Terms that have the identical linguistic form but different meanings are polysemous. Biomedical polysemy manifests itself in different ways (Roth and Hole, 2000, Liu et al., 2001). Some words in clinical texts have different biomedical meanings or word senses. For instance, the word "discharge'' has two word senses—one word sense meaning a procedure for being released from the hospital, as in "prior to discharge,'' and one word sense meaning a substance that is emitted from the body, as in "purulent discharge.''
Acronyms and abbreviations with more than one meaning may be the most frequently occurring type of biomedical polysemy. A striking example of this is the acronym "APC,'' which has more than thirty unique biomedical definitions, including activated protein c, adenomatosis polyposis coli, antigen-presenting cell, aerobic plate count, advanced pancreatic cancer, age period cohort, and alfalfa protein concentrated. According to one study (Wren and Garner, 2002), 36% of the acronyms in MEDLINE are associated with more than one definition. The number of unique acronyms in MEDLINE is increasing at the rate of 11,000 per year, and the number of definitions associated with unique acronyms is increasing at 44,000 per year. In the sublanguage of patient reports, the type of report is helpful in disambiguating the correct meaning of an acronym or abbreviation, because the report type indicates the type of medical specialty. In this way, "APC'' in a microbiology lab report is more likely to mean aerobic plate count, whereas "APC'' in a discharge summary may be referring to advanced pancreatic cancer.

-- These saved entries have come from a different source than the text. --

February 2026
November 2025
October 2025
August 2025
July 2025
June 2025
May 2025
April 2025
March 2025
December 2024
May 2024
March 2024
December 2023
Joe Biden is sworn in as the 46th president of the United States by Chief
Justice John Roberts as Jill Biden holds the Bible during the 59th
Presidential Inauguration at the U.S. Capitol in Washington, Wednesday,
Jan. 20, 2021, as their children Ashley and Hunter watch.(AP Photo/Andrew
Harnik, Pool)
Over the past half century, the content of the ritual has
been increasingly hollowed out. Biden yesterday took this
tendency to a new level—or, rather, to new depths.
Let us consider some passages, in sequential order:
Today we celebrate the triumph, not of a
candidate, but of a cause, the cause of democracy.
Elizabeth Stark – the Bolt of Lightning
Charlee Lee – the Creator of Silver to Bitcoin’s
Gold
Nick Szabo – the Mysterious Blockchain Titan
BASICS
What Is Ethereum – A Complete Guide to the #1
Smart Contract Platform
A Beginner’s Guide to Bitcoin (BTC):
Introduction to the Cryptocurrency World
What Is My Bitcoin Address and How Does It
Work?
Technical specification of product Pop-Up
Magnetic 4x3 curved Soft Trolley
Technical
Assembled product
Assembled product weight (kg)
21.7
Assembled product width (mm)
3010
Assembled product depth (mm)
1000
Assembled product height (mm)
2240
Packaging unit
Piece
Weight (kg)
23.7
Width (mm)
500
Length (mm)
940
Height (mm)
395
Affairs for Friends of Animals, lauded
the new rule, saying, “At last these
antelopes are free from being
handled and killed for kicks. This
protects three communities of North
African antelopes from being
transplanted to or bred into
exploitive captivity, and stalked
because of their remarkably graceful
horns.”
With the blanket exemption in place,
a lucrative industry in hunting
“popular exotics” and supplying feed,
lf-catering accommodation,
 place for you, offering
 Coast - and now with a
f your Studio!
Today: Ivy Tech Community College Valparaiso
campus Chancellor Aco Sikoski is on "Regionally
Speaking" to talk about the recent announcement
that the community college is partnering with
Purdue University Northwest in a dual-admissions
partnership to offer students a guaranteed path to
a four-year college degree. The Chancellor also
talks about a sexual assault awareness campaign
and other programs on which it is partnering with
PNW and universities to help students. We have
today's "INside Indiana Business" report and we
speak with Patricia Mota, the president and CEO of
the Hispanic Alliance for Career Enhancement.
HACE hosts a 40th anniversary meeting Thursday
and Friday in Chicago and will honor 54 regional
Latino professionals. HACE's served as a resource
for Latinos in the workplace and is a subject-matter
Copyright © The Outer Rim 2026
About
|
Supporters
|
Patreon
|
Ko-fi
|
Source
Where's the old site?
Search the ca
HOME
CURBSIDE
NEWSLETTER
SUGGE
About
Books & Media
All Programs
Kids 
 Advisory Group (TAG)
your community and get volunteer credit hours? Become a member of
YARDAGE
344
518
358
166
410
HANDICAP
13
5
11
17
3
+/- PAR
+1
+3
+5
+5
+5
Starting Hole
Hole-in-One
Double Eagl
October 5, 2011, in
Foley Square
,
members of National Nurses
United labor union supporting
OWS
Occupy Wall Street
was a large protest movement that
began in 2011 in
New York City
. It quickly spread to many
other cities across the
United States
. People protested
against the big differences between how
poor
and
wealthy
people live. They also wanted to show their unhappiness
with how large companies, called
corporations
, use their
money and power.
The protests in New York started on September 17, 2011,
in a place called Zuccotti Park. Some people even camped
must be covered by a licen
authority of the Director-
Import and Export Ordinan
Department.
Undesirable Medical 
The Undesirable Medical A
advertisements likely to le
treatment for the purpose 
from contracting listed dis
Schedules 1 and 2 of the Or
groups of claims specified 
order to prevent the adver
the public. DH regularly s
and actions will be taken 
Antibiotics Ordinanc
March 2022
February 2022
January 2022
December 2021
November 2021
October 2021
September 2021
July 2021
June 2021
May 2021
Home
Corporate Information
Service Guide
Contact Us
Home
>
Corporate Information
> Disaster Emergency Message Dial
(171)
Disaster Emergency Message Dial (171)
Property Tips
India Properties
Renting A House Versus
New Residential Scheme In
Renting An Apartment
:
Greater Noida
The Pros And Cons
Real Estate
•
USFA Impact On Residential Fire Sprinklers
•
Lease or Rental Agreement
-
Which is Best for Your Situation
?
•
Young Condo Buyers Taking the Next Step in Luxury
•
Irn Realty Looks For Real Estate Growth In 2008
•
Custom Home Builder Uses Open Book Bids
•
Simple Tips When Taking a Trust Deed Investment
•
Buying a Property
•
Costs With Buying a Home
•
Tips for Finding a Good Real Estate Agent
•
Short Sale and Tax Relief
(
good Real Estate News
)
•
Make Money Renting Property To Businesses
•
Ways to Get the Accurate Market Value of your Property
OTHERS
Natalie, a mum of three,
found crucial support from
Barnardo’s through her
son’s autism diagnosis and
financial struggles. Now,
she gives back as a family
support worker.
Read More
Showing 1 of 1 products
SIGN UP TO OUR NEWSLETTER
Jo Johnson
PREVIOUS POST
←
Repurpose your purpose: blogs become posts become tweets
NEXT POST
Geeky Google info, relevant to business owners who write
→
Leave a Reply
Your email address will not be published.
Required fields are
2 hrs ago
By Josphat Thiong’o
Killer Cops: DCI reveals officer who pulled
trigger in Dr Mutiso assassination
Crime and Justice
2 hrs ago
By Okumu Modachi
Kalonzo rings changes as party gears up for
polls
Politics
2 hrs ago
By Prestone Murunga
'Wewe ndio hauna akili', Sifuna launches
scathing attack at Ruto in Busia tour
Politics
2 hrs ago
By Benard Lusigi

Triage chief complaints are full of abbreviations created by clerks and triage nurses to keep the complaint short (Travers and Haas, 2003). Some of the abbreviations are standard and are easily understood by physicians, such as "rt'' for "right'' and "h/a'' for headache. But many abbreviations in chief complaints are unique to the sublanguage of chief complaints or perhaps even to a single hospital or registration clerk. For example, "appy'' is commonly used to describe an "appendectomy,'' and in one hospital "gx'' indicates the patient came to the ED by ground transportation.
Depending on the particular clinical variables that we want to extract or encode from text, understanding the meaning or word sense of polysemous words in the patient reports can be critical to success.